=== FRAGMENTO PROPORCIONADO ===

Por medio de este testimonio, junto con 1 Tesalonicenses 4:13-18, ya citado en el capítulo anterior, aprendemos que los fieles en Cristo Jesús que estén vivos a la segunda venida de su Señor y Salvador, experimentarán-después que hayan sido juzgados-una inmediata transformación a la naturaleza incorruptible del cuerpo espiritual, sin pasar por el proceso de la muerte. De ahí la declaración, «no todos dormiremos.» De modo que algunos que quizás estén ahora viviendo, de la misma manera que Enoc y Elías, serán excepciones a la regla general de mortalidad y «no gustarán la muerte.»


El Cuerpo de la Resurrección

En cuanto a la naturaleza del cuerpo resucitado, hallamos en uno de los pasajes citados de las epístolas de Pablo, que «resucitará cuerpo espiritual.» Algunos piensan que esto significa un cuerpo espectral, gaseoso, impalpable, a través del cual uno podría pasar su mano. Al contrario, los justos en el estado perfeccionado serán tan reales y corpóreos como hombres mortales en la vida actual. Aprendemos esto de la manera más inequívoca. Considere las siguientes declaraciones:


«Transformará el cuerpo de la humillación nuestra, para que sea semejante al cuerpo de la gloria suya.» (Filipenses 3:21)


«Sabemos que cuando él (Cristo) se manifieste, seremos semejantes a él, porque le veremos tal como él es.» (1 Juan 3:2)


Aquí tenemos un punto de partida: Cristo es el modelo según el cual será moldeado su pueblo. Por lo tanto, si queremos conocer la naturaleza de los justos en el estado futuro, debemos contemplar la naturaleza de Cristo después de su resurrección. Estamos capacitados para hacer esto, porque Cristo apareció a sus discípulos después de su resurrección y tuvo varios encuentros con ellos. Le hallamos dando evidencia a sus discípulos acerca de su realidad, cuando quedaron aterrados ante su súbita aparición, creyendo que era nada más que una ilusión:


«Pero él les dijo: ¿Por qué estáis turbados, y vienen a vuestro corazón estos pensamientos? Mirad mis manos y mis pies, que yo mismo soy: palpad, y ved; porque un espíritu no tiene carne ni huesos, como veis que yo tengo. Y diciendo esto, les mostró las manos y los pies. Y como todavía ellos, de gozo, no lo creían, y estaban maravillados, les dijo: ¿Tenéis aquí algo de comer? Entonces le dieron parte de un pez asado, y un panal de miel. Y él lo tomó, y comió delante de ellos.» (Lucas 24:38-43)

=== EXTRACTO DE DATOS ===

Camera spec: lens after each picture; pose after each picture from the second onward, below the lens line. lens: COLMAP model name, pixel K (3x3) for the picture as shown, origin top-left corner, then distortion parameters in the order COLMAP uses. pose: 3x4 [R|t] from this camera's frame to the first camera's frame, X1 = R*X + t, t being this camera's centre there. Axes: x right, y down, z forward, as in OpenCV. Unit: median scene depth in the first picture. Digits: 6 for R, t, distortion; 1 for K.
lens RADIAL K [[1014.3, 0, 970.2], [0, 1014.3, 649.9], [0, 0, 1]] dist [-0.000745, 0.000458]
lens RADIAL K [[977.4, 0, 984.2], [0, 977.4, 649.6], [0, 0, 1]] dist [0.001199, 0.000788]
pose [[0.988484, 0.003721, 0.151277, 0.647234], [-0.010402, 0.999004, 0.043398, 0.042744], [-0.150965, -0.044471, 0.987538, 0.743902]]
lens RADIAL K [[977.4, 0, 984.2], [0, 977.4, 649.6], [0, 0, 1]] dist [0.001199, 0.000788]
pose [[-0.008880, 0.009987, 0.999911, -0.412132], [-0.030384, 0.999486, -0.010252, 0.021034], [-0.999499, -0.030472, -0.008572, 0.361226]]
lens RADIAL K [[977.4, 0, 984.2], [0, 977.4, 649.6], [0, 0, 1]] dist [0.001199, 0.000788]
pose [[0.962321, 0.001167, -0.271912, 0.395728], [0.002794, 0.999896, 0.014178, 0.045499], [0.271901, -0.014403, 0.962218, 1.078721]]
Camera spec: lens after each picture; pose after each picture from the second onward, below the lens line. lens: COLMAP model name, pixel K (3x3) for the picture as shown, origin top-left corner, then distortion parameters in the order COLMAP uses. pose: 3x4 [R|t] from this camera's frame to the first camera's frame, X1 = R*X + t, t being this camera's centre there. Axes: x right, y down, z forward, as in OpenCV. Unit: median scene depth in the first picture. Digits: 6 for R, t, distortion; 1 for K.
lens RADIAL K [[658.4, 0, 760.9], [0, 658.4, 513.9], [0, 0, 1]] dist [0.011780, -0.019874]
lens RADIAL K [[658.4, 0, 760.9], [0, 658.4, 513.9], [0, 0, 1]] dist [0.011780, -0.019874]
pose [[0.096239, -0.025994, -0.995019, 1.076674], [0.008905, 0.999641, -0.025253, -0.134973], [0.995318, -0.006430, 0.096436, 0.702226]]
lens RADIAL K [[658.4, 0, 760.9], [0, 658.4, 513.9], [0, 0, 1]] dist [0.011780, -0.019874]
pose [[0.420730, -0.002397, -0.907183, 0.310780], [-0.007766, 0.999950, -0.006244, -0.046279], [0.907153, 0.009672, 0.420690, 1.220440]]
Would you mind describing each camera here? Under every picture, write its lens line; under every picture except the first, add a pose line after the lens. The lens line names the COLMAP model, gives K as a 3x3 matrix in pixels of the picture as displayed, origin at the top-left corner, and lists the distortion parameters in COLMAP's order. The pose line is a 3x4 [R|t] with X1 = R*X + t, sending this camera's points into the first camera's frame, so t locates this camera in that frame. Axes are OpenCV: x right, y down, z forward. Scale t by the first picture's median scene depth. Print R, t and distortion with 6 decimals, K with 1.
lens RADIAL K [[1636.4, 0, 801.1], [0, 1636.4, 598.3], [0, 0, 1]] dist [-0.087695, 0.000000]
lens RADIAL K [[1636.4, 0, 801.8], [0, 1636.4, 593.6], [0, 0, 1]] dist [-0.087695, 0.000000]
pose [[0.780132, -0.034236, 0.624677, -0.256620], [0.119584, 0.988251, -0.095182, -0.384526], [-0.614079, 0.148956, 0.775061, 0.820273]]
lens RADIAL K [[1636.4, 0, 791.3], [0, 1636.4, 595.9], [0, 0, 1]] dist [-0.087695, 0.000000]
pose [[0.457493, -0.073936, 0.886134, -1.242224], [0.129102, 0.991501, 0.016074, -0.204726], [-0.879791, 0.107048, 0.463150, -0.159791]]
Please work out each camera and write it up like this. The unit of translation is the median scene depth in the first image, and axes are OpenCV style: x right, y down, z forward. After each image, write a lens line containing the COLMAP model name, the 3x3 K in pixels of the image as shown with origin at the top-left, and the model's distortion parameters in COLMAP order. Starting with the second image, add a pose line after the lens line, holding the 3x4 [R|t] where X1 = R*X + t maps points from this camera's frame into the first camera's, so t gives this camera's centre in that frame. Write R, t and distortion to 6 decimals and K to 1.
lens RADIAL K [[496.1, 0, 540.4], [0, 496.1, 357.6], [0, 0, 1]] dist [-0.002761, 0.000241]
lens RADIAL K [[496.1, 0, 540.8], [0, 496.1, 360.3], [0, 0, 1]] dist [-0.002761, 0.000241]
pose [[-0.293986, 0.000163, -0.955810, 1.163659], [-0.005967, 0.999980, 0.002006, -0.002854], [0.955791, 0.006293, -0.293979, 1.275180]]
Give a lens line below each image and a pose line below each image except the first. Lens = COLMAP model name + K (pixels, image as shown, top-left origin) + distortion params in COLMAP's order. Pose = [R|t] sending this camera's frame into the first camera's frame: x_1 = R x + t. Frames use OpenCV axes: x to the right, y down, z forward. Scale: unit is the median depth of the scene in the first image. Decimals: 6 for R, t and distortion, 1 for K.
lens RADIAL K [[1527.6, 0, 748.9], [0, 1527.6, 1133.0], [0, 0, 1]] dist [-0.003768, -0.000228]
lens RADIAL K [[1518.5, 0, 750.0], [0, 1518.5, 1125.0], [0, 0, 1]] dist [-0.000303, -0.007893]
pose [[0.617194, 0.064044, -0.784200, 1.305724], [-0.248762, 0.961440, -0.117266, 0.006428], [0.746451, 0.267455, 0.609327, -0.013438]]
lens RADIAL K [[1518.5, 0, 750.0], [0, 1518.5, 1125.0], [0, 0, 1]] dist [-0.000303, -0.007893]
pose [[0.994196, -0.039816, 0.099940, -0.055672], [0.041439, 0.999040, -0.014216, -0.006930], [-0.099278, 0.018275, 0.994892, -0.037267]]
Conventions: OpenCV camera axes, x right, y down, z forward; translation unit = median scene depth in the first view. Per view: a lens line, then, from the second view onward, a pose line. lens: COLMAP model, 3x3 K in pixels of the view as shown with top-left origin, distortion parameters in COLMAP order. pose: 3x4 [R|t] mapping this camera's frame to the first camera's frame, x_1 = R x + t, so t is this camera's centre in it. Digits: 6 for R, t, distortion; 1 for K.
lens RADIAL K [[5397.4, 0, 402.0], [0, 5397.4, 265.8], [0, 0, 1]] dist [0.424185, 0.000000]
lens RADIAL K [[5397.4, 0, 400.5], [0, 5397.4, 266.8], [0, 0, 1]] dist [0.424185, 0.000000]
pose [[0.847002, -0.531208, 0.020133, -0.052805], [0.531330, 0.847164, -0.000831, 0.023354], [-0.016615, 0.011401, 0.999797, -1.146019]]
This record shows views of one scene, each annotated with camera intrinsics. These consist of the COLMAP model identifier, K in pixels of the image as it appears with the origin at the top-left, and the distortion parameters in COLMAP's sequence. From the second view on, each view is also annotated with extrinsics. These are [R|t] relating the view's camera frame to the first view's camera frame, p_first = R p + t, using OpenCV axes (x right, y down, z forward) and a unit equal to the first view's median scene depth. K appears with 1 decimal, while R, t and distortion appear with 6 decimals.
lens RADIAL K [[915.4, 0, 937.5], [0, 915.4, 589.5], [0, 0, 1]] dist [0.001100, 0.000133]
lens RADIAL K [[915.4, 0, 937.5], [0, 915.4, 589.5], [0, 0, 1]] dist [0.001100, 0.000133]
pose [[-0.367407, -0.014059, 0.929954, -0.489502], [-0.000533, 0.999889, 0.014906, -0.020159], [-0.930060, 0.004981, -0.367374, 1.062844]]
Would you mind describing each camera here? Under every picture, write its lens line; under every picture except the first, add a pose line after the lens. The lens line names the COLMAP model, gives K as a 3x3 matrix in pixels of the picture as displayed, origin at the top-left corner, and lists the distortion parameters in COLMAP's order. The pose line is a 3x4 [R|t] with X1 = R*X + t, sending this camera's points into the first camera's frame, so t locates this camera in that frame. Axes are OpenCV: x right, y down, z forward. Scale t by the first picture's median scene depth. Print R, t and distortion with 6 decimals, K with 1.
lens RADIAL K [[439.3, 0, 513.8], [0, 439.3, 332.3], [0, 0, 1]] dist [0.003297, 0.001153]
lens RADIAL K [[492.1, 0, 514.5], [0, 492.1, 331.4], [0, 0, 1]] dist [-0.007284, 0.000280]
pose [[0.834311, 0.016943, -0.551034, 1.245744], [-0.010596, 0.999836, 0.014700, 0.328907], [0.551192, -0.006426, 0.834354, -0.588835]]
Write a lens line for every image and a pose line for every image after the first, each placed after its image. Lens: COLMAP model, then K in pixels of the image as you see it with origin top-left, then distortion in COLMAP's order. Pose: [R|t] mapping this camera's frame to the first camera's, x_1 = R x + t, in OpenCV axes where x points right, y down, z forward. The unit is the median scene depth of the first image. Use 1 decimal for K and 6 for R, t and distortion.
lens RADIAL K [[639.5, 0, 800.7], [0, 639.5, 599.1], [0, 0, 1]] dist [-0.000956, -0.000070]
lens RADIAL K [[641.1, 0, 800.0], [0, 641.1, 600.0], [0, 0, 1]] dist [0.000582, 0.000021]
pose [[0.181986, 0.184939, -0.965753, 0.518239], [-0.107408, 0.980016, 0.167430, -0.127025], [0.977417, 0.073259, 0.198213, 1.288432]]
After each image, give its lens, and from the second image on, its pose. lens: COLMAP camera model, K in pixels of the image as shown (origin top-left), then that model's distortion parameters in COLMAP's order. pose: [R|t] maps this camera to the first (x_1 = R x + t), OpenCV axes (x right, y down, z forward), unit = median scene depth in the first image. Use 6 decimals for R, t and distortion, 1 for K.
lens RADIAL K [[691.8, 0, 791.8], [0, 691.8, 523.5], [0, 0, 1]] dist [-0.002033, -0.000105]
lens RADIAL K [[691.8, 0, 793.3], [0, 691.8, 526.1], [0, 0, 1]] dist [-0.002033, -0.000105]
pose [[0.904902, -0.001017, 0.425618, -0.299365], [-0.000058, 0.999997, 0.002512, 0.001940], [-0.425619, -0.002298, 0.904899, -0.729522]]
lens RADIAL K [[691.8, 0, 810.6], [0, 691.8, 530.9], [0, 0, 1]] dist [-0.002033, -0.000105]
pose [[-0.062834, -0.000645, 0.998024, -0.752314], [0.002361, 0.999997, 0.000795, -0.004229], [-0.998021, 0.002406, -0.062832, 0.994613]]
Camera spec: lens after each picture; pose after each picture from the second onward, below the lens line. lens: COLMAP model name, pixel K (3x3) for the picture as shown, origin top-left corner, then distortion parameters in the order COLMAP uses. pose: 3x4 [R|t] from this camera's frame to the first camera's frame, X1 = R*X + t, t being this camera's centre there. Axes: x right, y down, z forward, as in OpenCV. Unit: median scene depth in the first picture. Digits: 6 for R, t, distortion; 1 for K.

===

▸ TAREAS A RESOLVER
A – Contesta estas preguntas sobre el fragmento acerca del cuerpo de la resurrección:
(i) ¿A qué dos personajes se compara a quienes serán excepciones a la regla general de mortalidad?
(ii) ¿Qué tipo de cuerpo piensan algunos que significa «cuerpo espiritual»?
(iii) ¿Qué le dieron los discípulos a Cristo cuando pidió algo de comer?
B – Sigue escribiendo el fragmento sobre el cuerpo de la resurrección a partir de donde termina.
Los registros no hacen falta para resolver nada aquí.

▸ RESPUESTAS
A –
(i) A Enoc y Elías.
(ii) Un cuerpo espectral, gaseoso, impalpable, a través del cual uno podría pasar su mano.
(iii) Parte de un pez asado y un panal de miel.

B –
Aquí tenemos una prueba definitiva de que Cristo era tan real y corpóreo después de su resurrección como lo era antes. El cuerpo que fue colocado en la tumba de José de Arimatea fue el cuerpo que después se levantó y apareció como «este mismo Jesús»-«yo mismo soy»-a los discípulos, quienes lo palparon y comieron con él. Esto es prueba de que los justos en la resurrección serán tan tangibles y corpóreos como lo fue él en aquella ocasión, puesto que ellos han de ser «semejantes al cuerpo de la gloria suya.»


Algunos sugieren que la naturaleza de Cristo se transformó en esencia intangible después de su ascención, pero no hay nada que apoye semejante sugerencia. Tal suposición es enteramente gratuita y no merece atención. Se elimina por la evidencia de la realidad e indentidad de Cristo después de su ascención. Aun cuando esto no fuera así, la sugerencia sería sin fundamento. En vista de que no hay ninguna declaración en el sentido de que Cristo cesó de ser corpóreo después de su ascención, la única alternativa racional es asumir que no hubo semejante cambio, y que Cristo fue y continúa siendo el mismo real aunque glorificado personaje que mostró sus manos y pies a sus discípulos. Pero el hecho de su continuación corporal está expresado en la declaración hecha por los ángeles a los discípulos justo antes de la ascención:


«¿Por qué estáis mirando al cielo? Este mismo Jesús, que ha sido tomado de vosotros al cielo, así vendrá como le habéis visto ir al cielo.» (Hechos 1:11)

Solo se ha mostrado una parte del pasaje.